The dataset consists of $T=5853$ continuous pseudorange measurements collected from seven GPS satellites at a sampling rate of 1 Hz. The dataset is tuned using the first 500 observations and evaluated on the whole trajectory. Initial values of ${\sigma }_q^2=1$ and ${\sigma }_r^2=100$ are chosen for the Q and R matrices respectively, as specified in (31). The DEKF is optimized using the AdamW optimizer over 5 epochs and 10 cycles, as shown in Figure 8. The marginal log likelihood does reach the local maxima value as expected, but unlike the simulated case, it does not fully converge. This may be because of the minimal training of the DEKF for a limited real-world dataset.

Although the full convergence is not observed, as evident in Figure 9, there is an improvement in the positioning errors for all three directions. Further, the time series representation of ENU errors is provided in Section 5 (see Figure 14). Although there is a slight increase in five-minute averages of ENU errors for the “east” and “north” directions for the DEKF as compared to other algorithms, the error ranges are comparable. This shows that the DEKF is still competitive for the static scenario. Furthermore, the noise measurement matrix converges, as shown in Figure 10, eliminating the need for manual tuning, which is a prerequisite for the other algorithms.

····················

• TASKS TO CARRY OUT:
(a) In the GPS pseudorange passage, why is the DEKF still considered competitive for the static scenario? Answer in one to three sentences.
(b) List every figure that the GPS pseudorange passage refers to, in the order they appear.
(c) Write the text that would come next in the GPS pseudorange passage, picking up after its final sentence.
None of the items are needed for the work that follows.

• DATA SHOWN:

····················

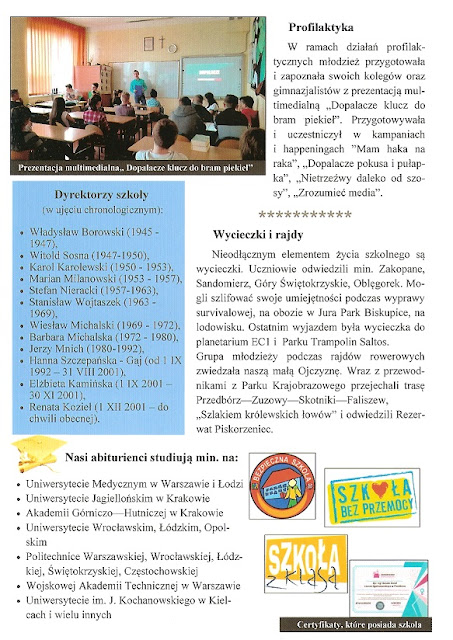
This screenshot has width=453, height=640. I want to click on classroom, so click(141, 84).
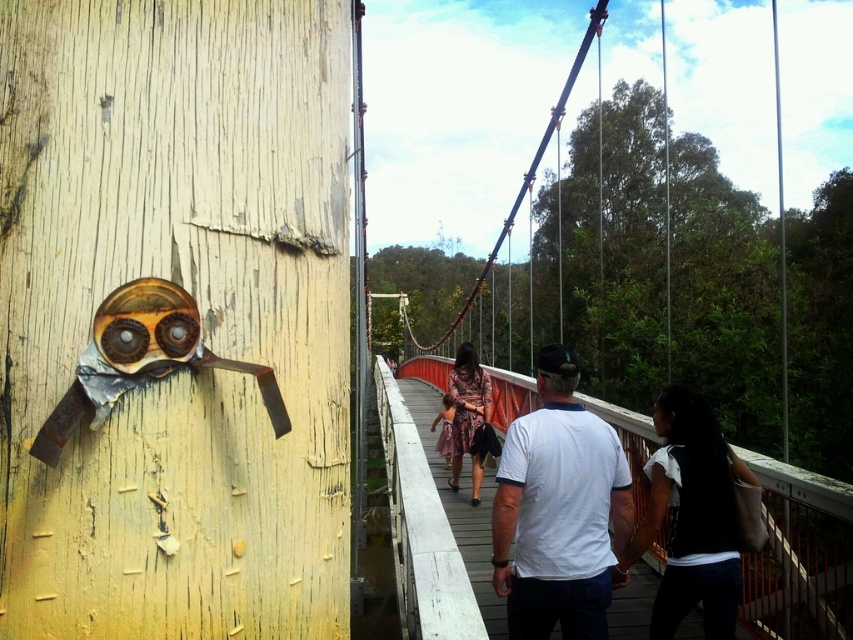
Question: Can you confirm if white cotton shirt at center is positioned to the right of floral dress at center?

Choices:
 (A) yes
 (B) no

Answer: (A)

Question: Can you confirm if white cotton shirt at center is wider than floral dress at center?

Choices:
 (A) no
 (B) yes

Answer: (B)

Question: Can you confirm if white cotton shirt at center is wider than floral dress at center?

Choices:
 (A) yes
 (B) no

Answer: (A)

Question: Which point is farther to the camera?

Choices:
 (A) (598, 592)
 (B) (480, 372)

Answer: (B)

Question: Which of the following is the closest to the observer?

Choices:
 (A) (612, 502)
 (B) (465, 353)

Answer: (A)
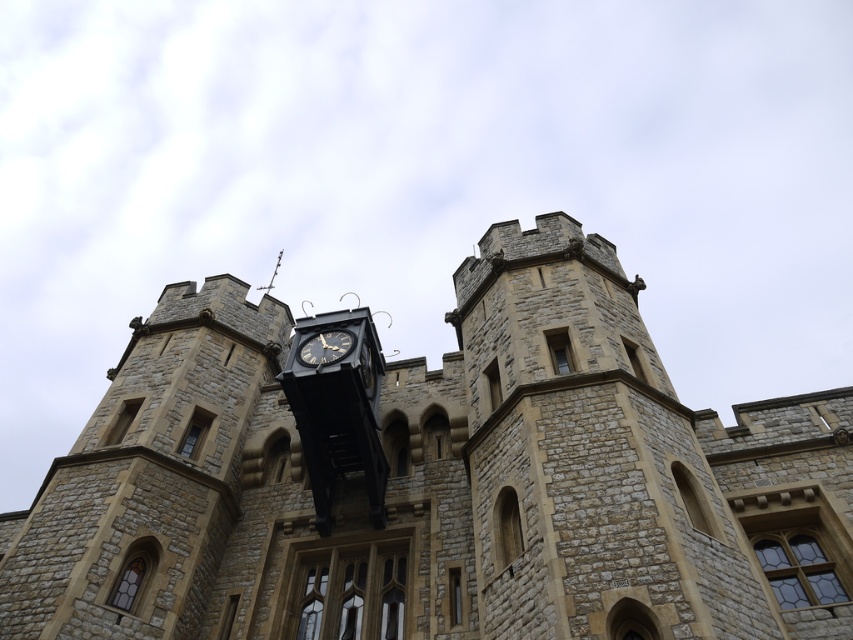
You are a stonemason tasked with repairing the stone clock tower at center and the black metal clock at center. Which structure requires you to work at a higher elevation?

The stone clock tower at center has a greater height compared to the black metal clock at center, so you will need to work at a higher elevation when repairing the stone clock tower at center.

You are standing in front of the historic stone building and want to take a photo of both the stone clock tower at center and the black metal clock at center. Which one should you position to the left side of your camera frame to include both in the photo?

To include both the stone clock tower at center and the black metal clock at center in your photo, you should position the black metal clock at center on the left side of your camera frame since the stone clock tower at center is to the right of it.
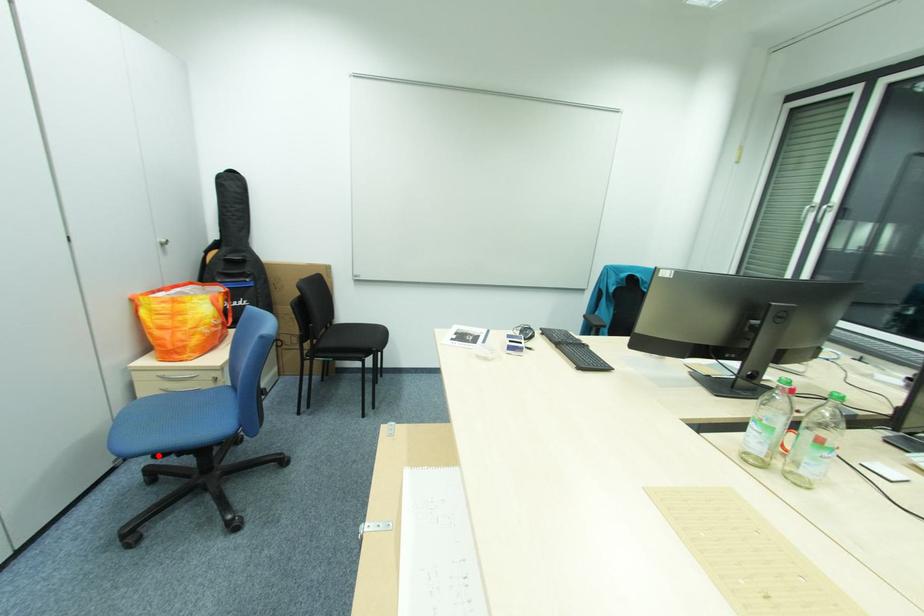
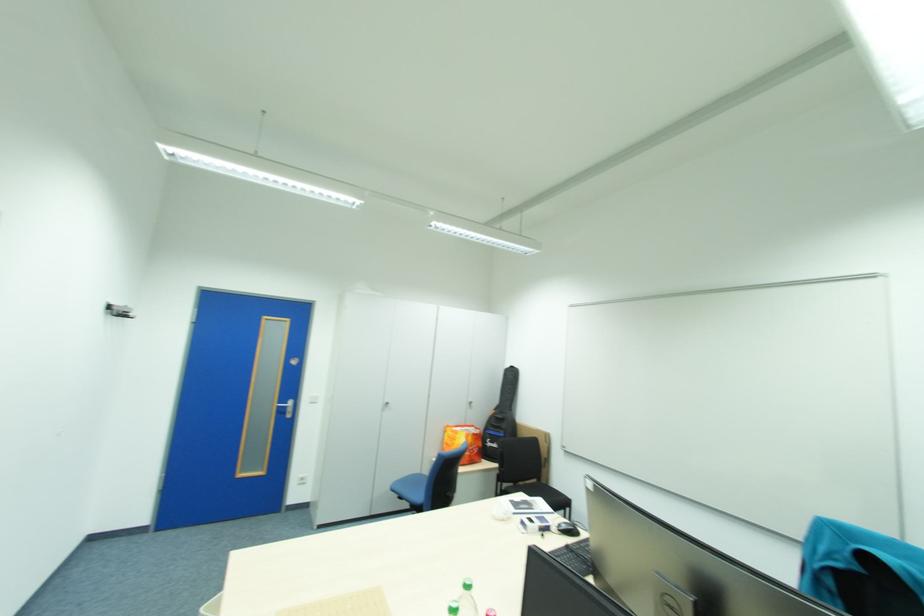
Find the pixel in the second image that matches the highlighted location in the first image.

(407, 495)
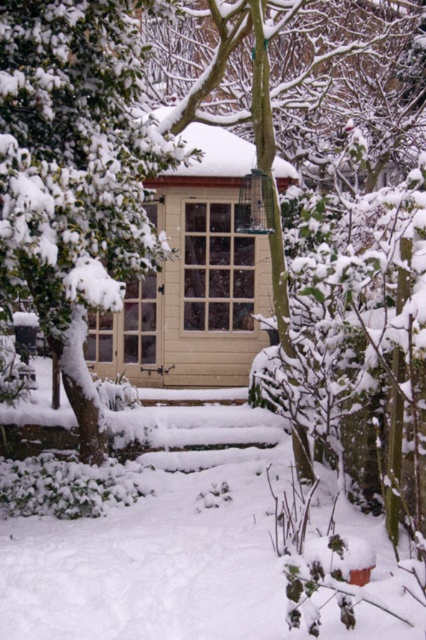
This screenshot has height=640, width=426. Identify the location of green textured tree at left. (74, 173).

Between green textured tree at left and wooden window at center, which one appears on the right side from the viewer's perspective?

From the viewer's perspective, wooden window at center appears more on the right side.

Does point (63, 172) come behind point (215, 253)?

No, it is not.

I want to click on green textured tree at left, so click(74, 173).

····················

• ANSWERS TO THE EXERCISE:
(a) Its five-minute averages of ENU errors in the "east" and "north" directions are slightly higher than those of the other algorithms. However, the error ranges are comparable, which shows that the DEKF is still competitive.

(b) Figure 8, Figure 9, Figure 14, Figure 10

(c)
4.2.4. The Dynamic Scenario

In the dynamic case, the Google Pixel 4 mobile data were used from [36], where an Android phone was employed to obtain measurements simultaneously from the seven GPS satellites at L1 frequency, sampled at 1Hz, from a moving vehicle. Unlike the static scenario, the range measurements are significantly affected by environmental factors such as multipath effects and time-dependent noise. Similar to the simulated case, the noise covariance matrices are initialized in the form (31) with ${\sigma }_q^2=1$ and ${\sigma }_r^2=400$. The same configuration of the DEKF was used as in the static scenario; however, in this case, the measurement noise is parametrized as a complete symmetric matrix.

The dynamic dataset consists of $T=1500$ continuous pseudorange measurements collected from seven GPS satellites with approximately 25 min of dynamic data. The DEKF is fitted into tuning using the first 500 measurements and evaluated on the whole trajectory. As shown in Figure 11, the DEKF is tuned using the AdamW optimizer for 10 epochs and 5 cycles, with the marginal likelihood converging to a stable value.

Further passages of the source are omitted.